[Data in this exercise Boundary: Start]

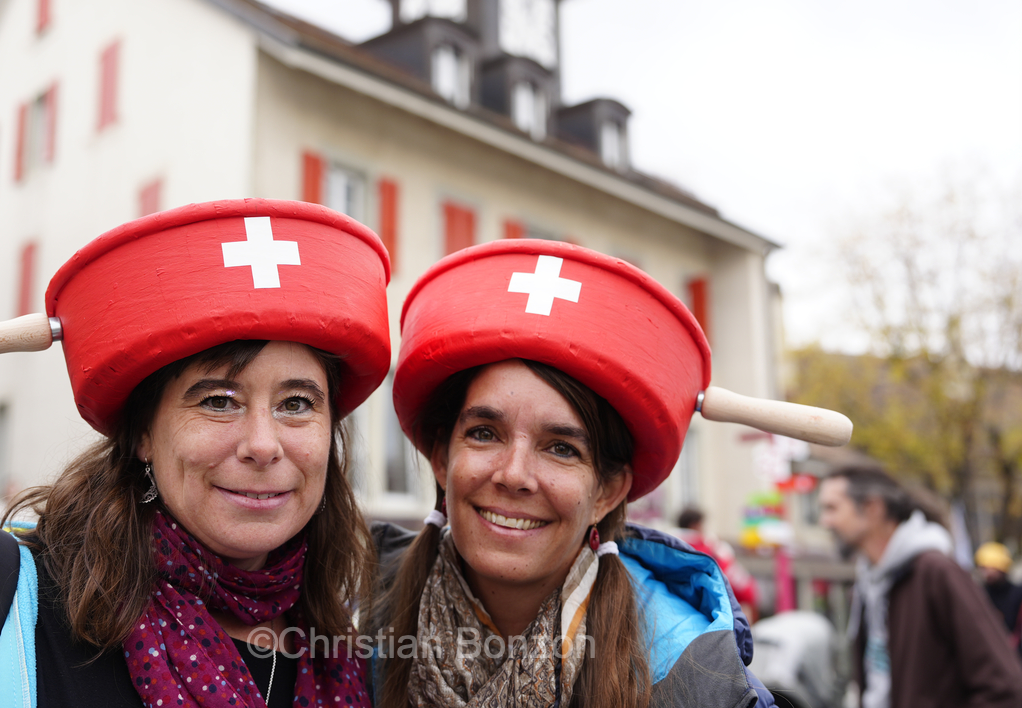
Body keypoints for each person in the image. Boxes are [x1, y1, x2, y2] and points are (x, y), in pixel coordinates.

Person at [0, 200, 392, 708]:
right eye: (218, 400)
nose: (264, 444)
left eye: (297, 403)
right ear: (142, 432)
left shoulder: (364, 649)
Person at [372, 239, 773, 708]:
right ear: (442, 458)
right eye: (484, 433)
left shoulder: (696, 682)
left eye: (561, 448)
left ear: (607, 491)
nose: (514, 474)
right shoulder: (347, 628)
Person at [818, 465, 1022, 708]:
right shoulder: (867, 584)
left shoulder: (936, 572)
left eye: (832, 508)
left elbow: (1003, 687)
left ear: (872, 508)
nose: (824, 522)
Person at [676, 505, 760, 621]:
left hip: (678, 614)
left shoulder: (665, 548)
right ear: (695, 525)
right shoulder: (710, 549)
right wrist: (750, 599)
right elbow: (739, 582)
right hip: (714, 616)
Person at [975, 542, 1022, 651]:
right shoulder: (980, 593)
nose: (987, 573)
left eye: (992, 568)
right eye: (984, 568)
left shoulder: (1018, 593)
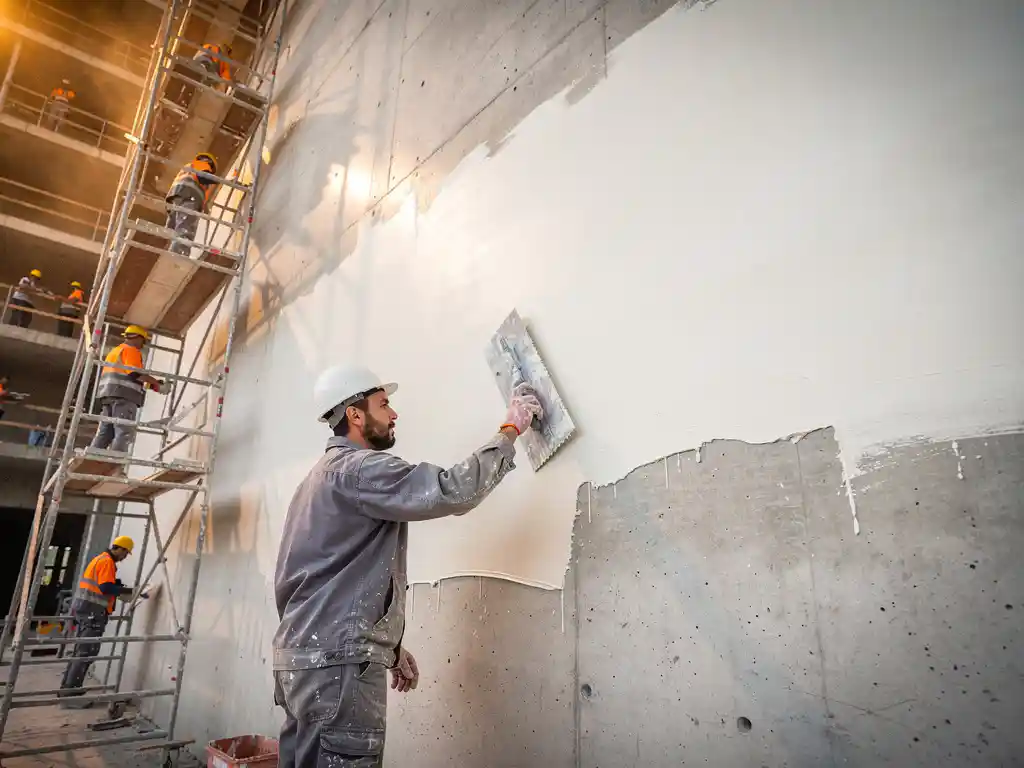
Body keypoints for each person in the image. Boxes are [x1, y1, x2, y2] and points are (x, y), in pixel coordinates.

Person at [272, 365, 543, 767]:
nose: (394, 414)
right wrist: (510, 430)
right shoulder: (358, 469)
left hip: (299, 664)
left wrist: (388, 646)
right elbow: (453, 490)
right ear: (355, 415)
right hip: (337, 672)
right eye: (383, 404)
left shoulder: (313, 483)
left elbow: (327, 582)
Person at [58, 537, 147, 707]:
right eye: (125, 553)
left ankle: (69, 689)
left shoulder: (100, 559)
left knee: (81, 651)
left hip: (86, 609)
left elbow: (103, 584)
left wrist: (118, 585)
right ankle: (70, 696)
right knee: (85, 652)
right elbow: (105, 588)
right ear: (119, 549)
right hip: (93, 611)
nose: (125, 557)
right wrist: (131, 590)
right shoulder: (107, 562)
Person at [90, 326, 164, 454]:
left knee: (106, 432)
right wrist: (157, 382)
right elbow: (135, 374)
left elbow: (128, 378)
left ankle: (92, 458)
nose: (143, 345)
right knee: (124, 431)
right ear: (136, 337)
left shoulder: (116, 351)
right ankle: (114, 463)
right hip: (123, 397)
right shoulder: (131, 351)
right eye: (143, 341)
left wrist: (153, 386)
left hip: (108, 396)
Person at [165, 152, 218, 257]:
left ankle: (168, 251)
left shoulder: (188, 167)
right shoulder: (205, 170)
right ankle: (178, 255)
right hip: (191, 194)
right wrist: (203, 207)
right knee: (185, 228)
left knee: (172, 227)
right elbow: (205, 194)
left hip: (175, 195)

[Data in this exercise Boundary: End]

Goal of the exercise:
Here the output must be the lines above from the line with "right knee: (85, 652)" to the line with "left wrist: (153, 386)", both included, duplicated word for word and nothing else.

Expected answer:
right knee: (85, 652)
right elbow: (105, 588)
right ear: (119, 549)
right hip: (93, 611)
nose: (125, 557)
right wrist: (131, 590)
right shoulder: (107, 562)
Person at [90, 326, 164, 454]:
left knee: (106, 432)
right wrist: (157, 382)
right elbow: (135, 374)
left elbow: (128, 378)
left ankle: (92, 458)
nose: (143, 345)
right knee: (124, 431)
right ear: (136, 337)
left shoulder: (116, 351)
right ankle: (114, 463)
right hip: (123, 397)
right shoulder: (131, 351)
right eye: (143, 341)
left wrist: (153, 386)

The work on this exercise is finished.